Singleton Sheila had come straight off the ship from England, and into the typing room.  Tamsin was a snob.  Francie,  a mature spinster, hadn't paid any attention to Taboo perfume's warning about being careful around men when wearing it; she had to fight off a long-time guy friend the first time she spritzed on the perfume.  We all decided none of us would run out and buy a bottle.

Mrs Parr, Elizabeth, and Tall Pat sat at the back of the room, smoking like chimneys.  The rest of us in the pool patted away the smoke as it got in our eyes, never thinking twice about the health repercussions of second-hand smoking..

Every payday, there was a timid knock on the typing room door.  Mrs Parr, who was nearing retirement age, would greet her funeral insurance salesman, and hand over her small fortnightly contribution.  The two guys who delivered our pay had casually sauntered into the building carrying a small leather suitcase containing thousands of pounds worth of crisp new bank notes, and a myriad of change.  We typists lined up to get the little brown envelopes that had our names on them.

Several of us wore 'bop' skirts, with layers and layers of stiff petticoats underneath.  As Val, Elspeth or I sauntered down the two narrow aisles of typing desks we often knocked work off the desk-tops because our skirts were so voluminous.  I was the proud owner of a stiff petticoat with a hem that could be blown up.

Mrs Rowley, my Typist-in-Charge, came up to me.  "I want you and Mariana to relieve in the Thorndon office today," she said.

"I'll take my scooter," said Mariana.

"I'll walk," I said.  It would take about twenty minutes.

But it was decided (not by me) that I would ride on the back of Mariana's motor scooter.  Yes, I was worried.  What if there was an accident?  What if my bop skirt blew up to reveal all my stiff petticoats?"

"Psshw, there's nothing to it," said Mrs Rowley, who had never been on a scooter.

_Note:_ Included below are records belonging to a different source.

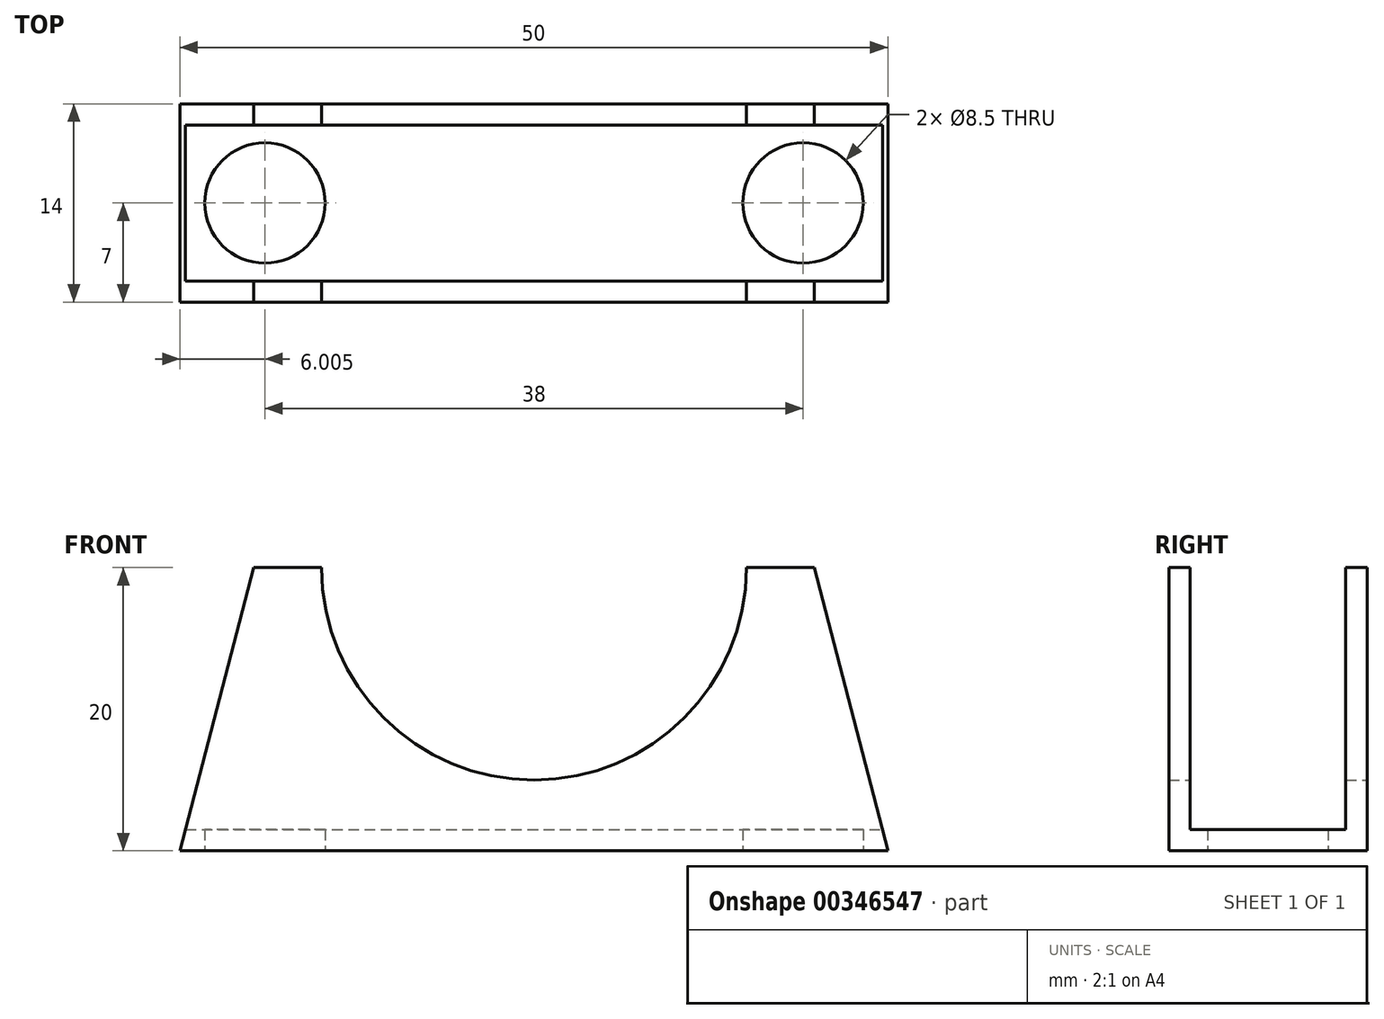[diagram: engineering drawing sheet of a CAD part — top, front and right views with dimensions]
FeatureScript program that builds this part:
annotation { "Feature Type Name" : "Feature", "Feature Type Description" : "" }
export const myFeature = defineFeature(function(context is Context, id is Id, definition is map)
    precondition{}
    {
        {
            var Q0;
            Q0=qCreatedBy(makeId("Front.planeOp"),FACE);
            var sketch = newSketch(context, id + "F0", { "sketchPlane" : qUnion([Q0])});
            skLineSegment(sketch, "E0", {"start": v(-59.09, 2.78) * mm, "end": v(-9.09, 2.78) * mm});
            skLineSegment(sketch, "E1", {"start": v(-9.09, 2.78) * mm, "end": v(-14.29, 22.78) * mm});
            skLineSegment(sketch, "E2", {"start": v(-14.29, 22.78) * mm, "end": v(-19.09, 22.78) * mm});
            skLineSegment(sketch, "E3", {"start": v(-59.09, 2.78) * mm, "end": v(-53.88, 22.78) * mm});
            skLineSegment(sketch, "E4", {"start": v(-53.88, 22.78) * mm, "end": v(-49.09, 22.78) * mm});
            skArc(sketch, "E5", {"start": v(-49.09, 22.78) * mm, "mid": v(-34.09, 7.78) * mm, "end": v(-19.09, 22.78) * mm});
            skLineSegment(sketch, "E6", {"start": v(-34.09, 22.78) * mm, "end": v(-34.09, -12.93) * mm, "construction": true});
            skSolve(sketch);
        }
        {
            var Q0;
            Q0 = qSketchRegion(id + "F0", true);
            extrude(context, id + "F1", {"entities" : qUnion([Q0]), "depth" : 14 * mm});
        }
        {
            var Q0;
            Q0=makeQuery(id+"F1.opExtrude","SWEPT_FACE",FACE,{"disambiguationData":[OSD([sQuery(id+"F0.wireOp",EDGE,"E3")])]});
            var Q1;
            Q1=makeQuery(id+"F1.opExtrude","SWEPT_FACE",FACE,{"disambiguationData":[OSD([sQuery(id+"F0.wireOp",EDGE,"E4")])]});
            var Q2;
            Q2=makeQuery(id+"F1.opExtrude","SWEPT_FACE",FACE,{"disambiguationData":[OSD([sQuery(id+"F0.wireOp",EDGE,"E5")])]});
            var Q3;
            Q3=makeQuery(id+"F1.opExtrude","SWEPT_FACE",FACE,{"disambiguationData":[OSD([sQuery(id+"F0.wireOp",EDGE,"E2")])]});
            var Q4;
            Q4=makeQuery(id+"F1.opExtrude","SWEPT_FACE",FACE,{"disambiguationData":[OSD([sQuery(id+"F0.wireOp",EDGE,"E1")])]});
            shell(context, id + "F2", {"entities" : qUnion([Q0, Q1, Q2, Q3, Q4]), "thickness" : 1.5 * mm});
        }
        {
            var Q0;
            Q0=makeQuery(id+"F1.opExtrude","SWEPT_FACE",FACE,{"disambiguationData":[OSD([sQuery(id+"F0.wireOp",EDGE,"E0")])]});
            var sketch = newSketch(context, id + "F3", { "sketchPlane" : qUnion([Q0])});
            skPoint(sketch, "E7", {"position": v(-53.09, 7) * mm});
            skPoint(sketch, "E8", {"position": v(-15.09, 7) * mm});
            skSolve(sketch);
        }
        {
            var Q0;
            Q0=sQuery(id+"F3.wireOp",VERTEX,"E7");
            var Q1;
            Q1=makeQuery(id+"F1.opExtrude","SWEPT_BODY",BODY,{"disambiguationData":[OSD([sQuery(id+"F0.wireOp",EDGE,"E0"),sQuery(id+"F0.wireOp",EDGE,"E1"),sQuery(id+"F0.wireOp",EDGE,"E2"),sQuery(id+"F0.wireOp",EDGE,"E3"),sQuery(id+"F0.wireOp",EDGE,"E4"),sQuery(id+"F0.wireOp",EDGE,"E5")])]});
            hole(context, id + "F4", {"style" : HoleStyle.SIMPLE, "endStyle" : HoleEndStyle.THROUGH, "holeDiameter" : 8.5 * mm, "isTappedThrough" : true, "tappedDepth" : 12 * mm, "tapClearance" : 3, "locations" : qUnion([Q0]), "scope" : qUnion([Q1])});
        }
        {
            var Q0;
            Q0=sQuery(id+"F3.wireOp",VERTEX,"E8");
            var Q1;
            Q1=makeQuery(id+"F1.opExtrude","SWEPT_BODY",BODY,{"disambiguationData":[OSD([sQuery(id+"F0.wireOp",EDGE,"E0"),sQuery(id+"F0.wireOp",EDGE,"E1"),sQuery(id+"F0.wireOp",EDGE,"E2"),sQuery(id+"F0.wireOp",EDGE,"E3"),sQuery(id+"F0.wireOp",EDGE,"E4"),sQuery(id+"F0.wireOp",EDGE,"E5")])]});
            hole(context, id + "F5", {"style" : HoleStyle.SIMPLE, "endStyle" : HoleEndStyle.THROUGH, "holeDiameter" : 8.5 * mm, "isTappedThrough" : true, "tappedDepth" : 12 * mm, "tapClearance" : 3, "locations" : qUnion([Q0]), "scope" : qUnion([Q1])});
        }
    });
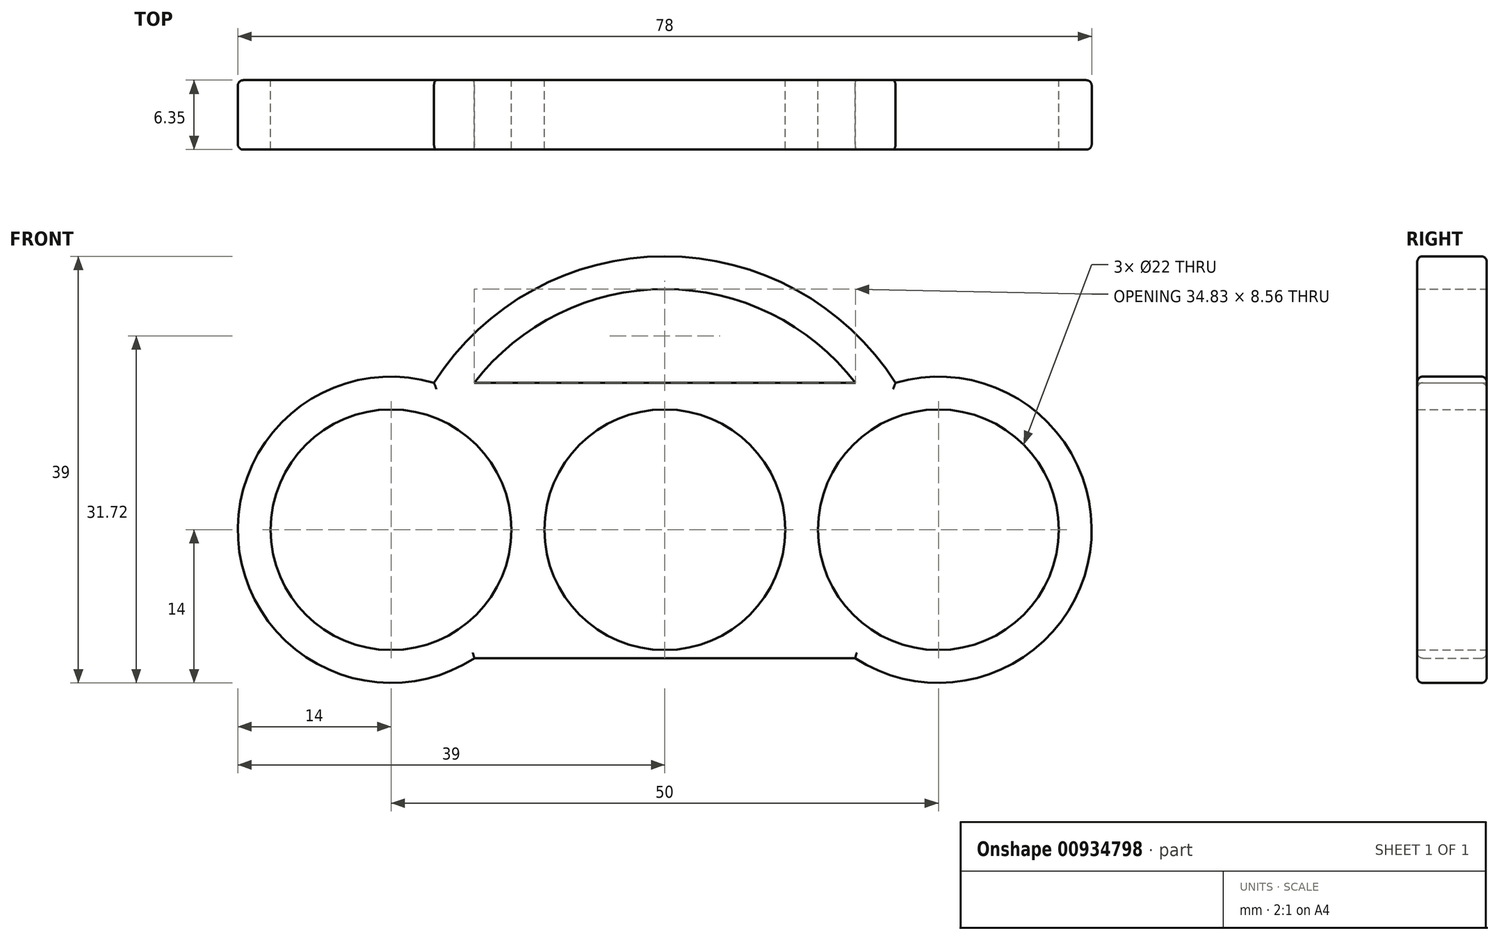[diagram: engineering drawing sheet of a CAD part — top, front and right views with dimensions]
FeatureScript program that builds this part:
annotation { "Feature Type Name" : "Feature", "Feature Type Description" : "" }
export const myFeature = defineFeature(function(context is Context, id is Id, definition is map)
    precondition{}
    {
        {
            var Q0;
            Q0=qCreatedBy(makeId("Front.planeOp"),FACE);
            var sketch = newSketch(context, id + "F0", { "sketchPlane" : qUnion([Q0])});
            skCircle(sketch, "E0", {"center": v(0, 0) * mm, "radius": 11 * mm});
            skCircle(sketch, "E1", {"center": v(-25, 0) * mm, "radius": 11 * mm});
            skCircle(sketch, "E2", {"center": v(25, 0) * mm, "radius": 11 * mm});
            skArc(sketch, "E3", {"start": v(-21.08, 13.44) * mm, "mid": v(-38.85, -2.03) * mm, "end": v(-17.39, -11.75) * mm});
            skArc(sketch, "E4", {"start": v(17.39, -11.75) * mm, "mid": v(38.85, -2.03) * mm, "end": v(21.08, 13.44) * mm});
            skArc(sketch, "E5.trimOffspring", {"start": v(21.08, 13.44) * mm, "mid": v(0, 25) * mm, "end": v(-21.08, 13.44) * mm});
            skArc(sketch, "E6", {"start": v(17.42, 13.44) * mm, "mid": v(10.37, 19.4) * mm, "end": v(1.5, 21.95) * mm});
            skLineSegment(sketch, "E7", {"start": v(-17.42, 13.44) * mm, "end": v(1.5, 13.44) * mm});
            skLineSegment(sketch, "E8.trimOffspring", {"start": v(1.5, 13.44) * mm, "end": v(17.42, 13.44) * mm});
            skArc(sketch, "E9.trimOffspring", {"start": v(1.5, 21.95) * mm, "mid": v(-9.02, 20.06) * mm, "end": v(-17.42, 13.44) * mm});
            skLineSegment(sketch, "E10", {"start": v(-17.39, -11.75) * mm, "end": v(17.39, -11.75) * mm});
            skPoint(sketch, "E11.start.orphan", {"position": v(0, -11) * mm});
            skSolve(sketch);
        }
        {
            var Q0;
            Q0=makeQuery(id+"F0.imprint","IMPRINT",FACE,{"disambiguationData":[TD([[makeQuery(id+"F0.imprint","IMPRINT",EDGE,{"derivedFrom":sQuery(id+"F0.wireOp",EDGE,"E0")}),-1.0]])]});
            extrude(context, id + "F1", {"entities" : qUnion([Q0]), "depth" : 6.35 * mm, "offsetDistance" : 25 * mm});
        }
        {
            var Q0;
            Q0=makeQuery(id+"F1.opExtrude","CAP_EDGE",EDGE,{"disambiguationData":[OSD([sQuery(id+"F0.wireOp",EDGE,"E3")])],"isStart":false});
            var Q1;
            Q1=makeQuery(id+"F1.opExtrude","CAP_EDGE",EDGE,{"disambiguationData":[OSD([sQuery(id+"F0.wireOp",EDGE,"E5.trimOffspring")])],"isStart":false});
            var Q2;
            Q2=makeQuery(id+"F1.opExtrude","CAP_EDGE",EDGE,{"disambiguationData":[OSD([sQuery(id+"F0.wireOp",EDGE,"E4")])],"isStart":false});
            var Q3;
            Q3=makeQuery(id+"F1.opExtrude","CAP_EDGE",EDGE,{"disambiguationData":[OSD([sQuery(id+"F0.wireOp",EDGE,"E10")])],"isStart":false});
            var Q4;
            Q4=makeQuery(id+"F1.opExtrude","CAP_EDGE",EDGE,{"disambiguationData":[OSD([sQuery(id+"F0.wireOp",EDGE,"E4")])],"isStart":true});
            var Q5;
            Q5=makeQuery(id+"F1.opExtrude","CAP_EDGE",EDGE,{"disambiguationData":[OSD([sQuery(id+"F0.wireOp",EDGE,"E5.trimOffspring")])],"isStart":true});
            var Q6;
            Q6=makeQuery(id+"F1.opExtrude","CAP_EDGE",EDGE,{"disambiguationData":[OSD([sQuery(id+"F0.wireOp",EDGE,"E3")])],"isStart":true});
            var Q7;
            Q7=makeQuery(id+"F1.opExtrude","CAP_EDGE",EDGE,{"disambiguationData":[OSD([sQuery(id+"F0.wireOp",EDGE,"E10")])],"isStart":true});
            fillet(context, id + "F2", {"entities" : qUnion([Q0, Q1, Q2, Q3, Q4, Q5, Q6, Q7]), "radius" : .5 * mm, "tangentPropagation" : true, "allowEdgeOverflow" : false});
        }
    });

It was awful.  I kept forgetting to lean in certain directions when we turned corners, and there were lots of corners.  For years, Mariana retold the story about how I almost caused umpteen accidents.  The story gradually got embellished so much that after a time I didn't recognise myself as the maniacal devil over her shoulder that nearly caused the biggest pile-up the suburb of Thorndon may ever have seen.